= LE TEXTE =
Le mastaba de Meryteti de son "beau nom" Meri

Le mastaba de Meryteti, comme celui de Watetkhethor, appartient au grand complexe funéraire de Mererouka. Il est situé dans le secteur nord – est de la nécropole de Saqqara, près du bord du plateau, juste au nord de la pyramide de Teti, premier roi de la VIème dynastie. À cette époque, le pouvoir royal est sur le déclin, ce qui est attesté par les pyramides des souverains qui sont petites et de qualité médiocre.
Par contraste, on peut apprécier l'ascension des grandes familles aristocratiques : le pouvoir et la richesse qu'elles ont acquis leur permettent de se faire édifier de grands et somptueux mastabas qui bénéficient d'un programme décoratif de haute qualité. Accueillir cette nouvelle abondance de décors va exiger un changement dans l'agencement interne du monument, afin de disposer du maximum de paroi libre. Nous en reparlerons un peu plus loin.

Jacques de Morgan, alors directeur général du Service des Antiquités, découvre en juillet 1883 le mastaba de Mererouka. Le Service reconstruit le bâtiment et le dote d'un toit, puis l'ouvre au public. Dès 1912, le mastaba doit être partiellement désensablé. Il faut attendre 1936 pour que Prentice Duell fasse paraître la première publication significative sur le monument. Elle reste néanmoins très limitée quant aux textes, et les photos en noir & blanc n'intéressent que les pièces dévolues à Mererouka lui-même, à l'exclusion des chambres de son épouse Watetkhethor et de son fils Meryteti. Cet ouvrage fait suite à un petit opuscule, sans grand intérêt, qu'avait donné Georges Daressy une quarantaine d'années plus tôt.

En 2004, la partie du mastaba qui est dédiée à Meryteti a enfin fait l'objet d'une publication de qualité par Naguib Kanawati et Mahmoud Abdir-Raziq. Les auteurs ont complété cette première publication par celle des chambres de Watetkhetor, puis par celles de Mererouka lui même.

= LES CONSIGNES =
1. Comment traduire en anglais cette phrase du texte : « Dès 1912, le mastaba doit être partiellement désensablé. » ?
2. Pouvez-vous recopier les lignes des enregistrements en commençant à celle qui contient « order: Hypnales » et en vous arrêtant après celle qui contient « genus: Aegilops », en changeant « family » en « famille » sans rien modifier d'autre, et ne donner que ces lignes ?
Le texte et les enregistrements n'ont aucun lien entre eux.

= ENREGISTREMENTS PRÉSENTÉS =
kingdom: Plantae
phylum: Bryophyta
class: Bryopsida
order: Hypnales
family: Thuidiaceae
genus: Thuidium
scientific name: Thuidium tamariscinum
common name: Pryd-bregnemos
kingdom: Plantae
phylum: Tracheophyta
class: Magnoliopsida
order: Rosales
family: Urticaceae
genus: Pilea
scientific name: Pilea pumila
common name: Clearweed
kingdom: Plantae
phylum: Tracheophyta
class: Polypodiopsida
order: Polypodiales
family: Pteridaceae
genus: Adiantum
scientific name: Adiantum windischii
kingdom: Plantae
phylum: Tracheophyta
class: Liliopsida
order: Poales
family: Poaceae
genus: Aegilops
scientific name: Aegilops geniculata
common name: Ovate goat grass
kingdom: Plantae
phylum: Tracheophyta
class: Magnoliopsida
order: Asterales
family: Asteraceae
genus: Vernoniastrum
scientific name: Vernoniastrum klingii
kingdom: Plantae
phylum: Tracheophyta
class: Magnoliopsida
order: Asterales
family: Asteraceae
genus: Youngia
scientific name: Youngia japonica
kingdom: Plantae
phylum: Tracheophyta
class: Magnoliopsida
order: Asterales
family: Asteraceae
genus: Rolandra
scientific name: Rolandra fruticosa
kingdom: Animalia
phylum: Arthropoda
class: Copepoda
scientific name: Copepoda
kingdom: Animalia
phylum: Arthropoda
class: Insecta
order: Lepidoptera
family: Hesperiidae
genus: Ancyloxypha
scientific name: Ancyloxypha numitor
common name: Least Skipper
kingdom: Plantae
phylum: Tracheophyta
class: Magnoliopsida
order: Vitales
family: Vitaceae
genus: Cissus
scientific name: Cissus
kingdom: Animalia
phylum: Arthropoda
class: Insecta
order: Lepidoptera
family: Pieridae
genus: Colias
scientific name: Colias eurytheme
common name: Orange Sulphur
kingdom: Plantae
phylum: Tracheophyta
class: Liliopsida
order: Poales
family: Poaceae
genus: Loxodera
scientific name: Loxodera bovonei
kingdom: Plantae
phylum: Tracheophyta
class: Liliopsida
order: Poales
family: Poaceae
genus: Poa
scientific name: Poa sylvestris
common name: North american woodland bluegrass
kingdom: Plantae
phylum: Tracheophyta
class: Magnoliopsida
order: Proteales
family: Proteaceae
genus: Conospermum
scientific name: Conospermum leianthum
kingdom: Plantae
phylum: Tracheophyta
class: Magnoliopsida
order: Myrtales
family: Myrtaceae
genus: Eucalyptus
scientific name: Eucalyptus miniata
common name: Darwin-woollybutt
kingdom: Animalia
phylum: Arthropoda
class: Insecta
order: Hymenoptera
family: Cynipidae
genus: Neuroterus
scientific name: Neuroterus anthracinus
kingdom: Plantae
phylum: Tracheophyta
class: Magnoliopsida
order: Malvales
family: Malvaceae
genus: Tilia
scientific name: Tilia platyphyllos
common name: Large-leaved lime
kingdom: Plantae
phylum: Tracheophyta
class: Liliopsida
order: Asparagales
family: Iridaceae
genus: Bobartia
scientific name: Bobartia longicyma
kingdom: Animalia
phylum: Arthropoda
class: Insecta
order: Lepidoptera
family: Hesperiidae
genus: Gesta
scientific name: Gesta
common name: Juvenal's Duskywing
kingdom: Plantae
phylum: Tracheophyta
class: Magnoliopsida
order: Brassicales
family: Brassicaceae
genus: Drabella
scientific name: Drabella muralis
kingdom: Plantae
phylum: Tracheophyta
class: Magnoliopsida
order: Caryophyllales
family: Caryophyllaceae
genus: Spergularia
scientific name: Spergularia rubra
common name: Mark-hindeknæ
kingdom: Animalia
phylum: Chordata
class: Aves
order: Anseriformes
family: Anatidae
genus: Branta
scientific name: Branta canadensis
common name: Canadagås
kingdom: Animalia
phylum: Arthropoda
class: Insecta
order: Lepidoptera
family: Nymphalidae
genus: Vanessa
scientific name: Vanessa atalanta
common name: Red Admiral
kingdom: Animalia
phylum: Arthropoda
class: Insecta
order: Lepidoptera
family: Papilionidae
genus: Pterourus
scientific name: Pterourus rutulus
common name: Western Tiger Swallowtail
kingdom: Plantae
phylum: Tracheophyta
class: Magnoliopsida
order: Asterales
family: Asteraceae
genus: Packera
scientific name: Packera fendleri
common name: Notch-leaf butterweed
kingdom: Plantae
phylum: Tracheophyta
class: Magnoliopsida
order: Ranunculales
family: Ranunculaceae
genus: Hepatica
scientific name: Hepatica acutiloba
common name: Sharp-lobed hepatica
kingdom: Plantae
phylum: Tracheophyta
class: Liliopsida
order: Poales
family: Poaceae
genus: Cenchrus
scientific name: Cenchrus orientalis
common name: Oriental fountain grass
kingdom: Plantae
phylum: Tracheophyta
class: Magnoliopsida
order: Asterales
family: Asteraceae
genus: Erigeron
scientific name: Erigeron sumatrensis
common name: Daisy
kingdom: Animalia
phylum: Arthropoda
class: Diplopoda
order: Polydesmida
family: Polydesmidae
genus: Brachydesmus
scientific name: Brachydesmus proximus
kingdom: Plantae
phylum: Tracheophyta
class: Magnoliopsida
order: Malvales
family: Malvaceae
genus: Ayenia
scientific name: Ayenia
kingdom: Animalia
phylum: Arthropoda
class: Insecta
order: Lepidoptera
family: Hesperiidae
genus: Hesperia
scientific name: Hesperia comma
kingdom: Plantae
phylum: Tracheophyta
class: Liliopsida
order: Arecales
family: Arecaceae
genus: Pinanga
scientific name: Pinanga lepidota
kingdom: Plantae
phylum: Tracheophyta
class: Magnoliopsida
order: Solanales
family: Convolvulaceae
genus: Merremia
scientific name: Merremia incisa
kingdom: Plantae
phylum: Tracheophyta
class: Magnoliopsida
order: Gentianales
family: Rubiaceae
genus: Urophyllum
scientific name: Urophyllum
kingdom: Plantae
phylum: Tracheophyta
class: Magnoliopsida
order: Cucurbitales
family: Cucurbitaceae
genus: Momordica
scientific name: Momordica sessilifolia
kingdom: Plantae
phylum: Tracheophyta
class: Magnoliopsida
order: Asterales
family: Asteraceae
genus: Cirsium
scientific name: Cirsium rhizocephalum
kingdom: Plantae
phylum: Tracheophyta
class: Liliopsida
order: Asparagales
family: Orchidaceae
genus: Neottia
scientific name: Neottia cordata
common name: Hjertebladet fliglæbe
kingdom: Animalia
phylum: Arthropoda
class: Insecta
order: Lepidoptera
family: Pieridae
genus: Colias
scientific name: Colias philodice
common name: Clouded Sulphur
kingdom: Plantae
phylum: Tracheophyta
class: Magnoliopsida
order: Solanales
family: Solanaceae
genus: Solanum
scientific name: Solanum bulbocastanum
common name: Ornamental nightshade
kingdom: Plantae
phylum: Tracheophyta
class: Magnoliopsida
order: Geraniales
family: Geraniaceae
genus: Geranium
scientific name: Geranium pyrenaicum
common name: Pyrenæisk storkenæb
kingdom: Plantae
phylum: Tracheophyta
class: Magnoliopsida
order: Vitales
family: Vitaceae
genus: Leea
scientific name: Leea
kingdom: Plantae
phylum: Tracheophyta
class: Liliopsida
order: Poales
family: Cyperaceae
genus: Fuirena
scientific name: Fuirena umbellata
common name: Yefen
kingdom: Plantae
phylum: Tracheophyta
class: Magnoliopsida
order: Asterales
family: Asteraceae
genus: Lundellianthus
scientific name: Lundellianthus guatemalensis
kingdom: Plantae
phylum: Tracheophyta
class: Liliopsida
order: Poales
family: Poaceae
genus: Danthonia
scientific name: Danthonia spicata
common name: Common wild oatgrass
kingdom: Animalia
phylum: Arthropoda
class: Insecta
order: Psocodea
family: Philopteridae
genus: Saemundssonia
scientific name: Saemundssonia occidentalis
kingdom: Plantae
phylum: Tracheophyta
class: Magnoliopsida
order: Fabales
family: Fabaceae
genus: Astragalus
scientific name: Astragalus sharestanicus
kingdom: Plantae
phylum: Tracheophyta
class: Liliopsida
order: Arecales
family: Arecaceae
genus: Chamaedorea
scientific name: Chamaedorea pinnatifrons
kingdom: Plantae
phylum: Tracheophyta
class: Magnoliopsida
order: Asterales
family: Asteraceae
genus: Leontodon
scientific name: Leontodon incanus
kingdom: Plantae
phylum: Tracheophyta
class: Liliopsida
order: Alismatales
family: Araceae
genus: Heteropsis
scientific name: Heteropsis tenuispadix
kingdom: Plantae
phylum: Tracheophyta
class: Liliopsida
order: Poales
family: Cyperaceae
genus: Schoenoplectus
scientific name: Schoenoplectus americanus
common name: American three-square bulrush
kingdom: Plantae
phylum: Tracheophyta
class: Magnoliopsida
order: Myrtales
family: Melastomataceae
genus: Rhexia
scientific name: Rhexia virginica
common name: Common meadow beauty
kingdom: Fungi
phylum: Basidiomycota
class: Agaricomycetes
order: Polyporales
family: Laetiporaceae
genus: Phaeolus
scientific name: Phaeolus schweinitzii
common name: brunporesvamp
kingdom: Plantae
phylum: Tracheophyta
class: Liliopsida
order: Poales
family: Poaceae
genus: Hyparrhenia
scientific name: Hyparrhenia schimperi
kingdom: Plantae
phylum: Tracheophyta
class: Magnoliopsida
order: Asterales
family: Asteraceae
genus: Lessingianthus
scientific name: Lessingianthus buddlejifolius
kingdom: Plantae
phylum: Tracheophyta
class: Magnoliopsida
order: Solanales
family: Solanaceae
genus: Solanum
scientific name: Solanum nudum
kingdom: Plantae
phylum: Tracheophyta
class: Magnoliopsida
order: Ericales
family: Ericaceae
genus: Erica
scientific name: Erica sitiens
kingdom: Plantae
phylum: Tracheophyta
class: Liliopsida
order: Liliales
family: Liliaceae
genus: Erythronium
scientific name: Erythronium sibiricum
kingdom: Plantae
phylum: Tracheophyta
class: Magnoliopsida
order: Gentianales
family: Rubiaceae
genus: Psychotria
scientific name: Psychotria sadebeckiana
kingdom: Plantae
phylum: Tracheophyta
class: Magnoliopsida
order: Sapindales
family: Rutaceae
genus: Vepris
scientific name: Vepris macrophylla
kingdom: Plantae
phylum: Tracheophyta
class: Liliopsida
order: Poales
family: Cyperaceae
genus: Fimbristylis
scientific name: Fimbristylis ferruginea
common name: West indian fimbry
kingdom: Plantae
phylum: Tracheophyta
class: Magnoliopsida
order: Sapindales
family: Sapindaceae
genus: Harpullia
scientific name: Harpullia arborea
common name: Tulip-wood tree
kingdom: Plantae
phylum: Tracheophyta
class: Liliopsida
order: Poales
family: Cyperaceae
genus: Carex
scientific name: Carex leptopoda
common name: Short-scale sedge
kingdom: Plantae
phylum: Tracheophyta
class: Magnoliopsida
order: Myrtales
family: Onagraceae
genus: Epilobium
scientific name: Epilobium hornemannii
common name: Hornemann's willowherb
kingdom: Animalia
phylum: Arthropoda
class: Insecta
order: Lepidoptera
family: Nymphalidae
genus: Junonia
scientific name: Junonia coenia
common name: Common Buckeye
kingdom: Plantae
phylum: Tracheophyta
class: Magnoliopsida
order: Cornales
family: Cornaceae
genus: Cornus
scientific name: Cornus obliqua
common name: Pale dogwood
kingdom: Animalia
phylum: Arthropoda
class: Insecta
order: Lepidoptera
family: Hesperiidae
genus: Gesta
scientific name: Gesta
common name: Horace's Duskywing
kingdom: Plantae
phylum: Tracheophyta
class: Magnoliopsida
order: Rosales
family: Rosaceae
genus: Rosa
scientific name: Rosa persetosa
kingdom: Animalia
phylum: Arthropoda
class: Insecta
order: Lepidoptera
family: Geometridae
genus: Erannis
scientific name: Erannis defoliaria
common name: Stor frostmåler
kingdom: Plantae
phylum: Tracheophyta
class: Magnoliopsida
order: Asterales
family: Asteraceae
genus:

= RÉPONSES PAR CONSIGNE =
1. As early as 1912, the mastaba had to be partially cleared of sand.

2.
order: Hypnales
famille: Thuidiaceae
genus: Thuidium
scientific name: Thuidium tamariscinum
common name: Pryd-bregnemos
kingdom: Plantae
phylum: Tracheophyta
class: Magnoliopsida
order: Rosales
famille: Urticaceae
genus: Pilea
scientific name: Pilea pumila
common name: Clearweed
kingdom: Plantae
phylum: Tracheophyta
class: Polypodiopsida
order: Polypodiales
famille: Pteridaceae
genus: Adiantum
scientific name: Adiantum windischii
kingdom: Plantae
phylum: Tracheophyta
class: Liliopsida
order: Poales
famille: Poaceae
genus: Aegilops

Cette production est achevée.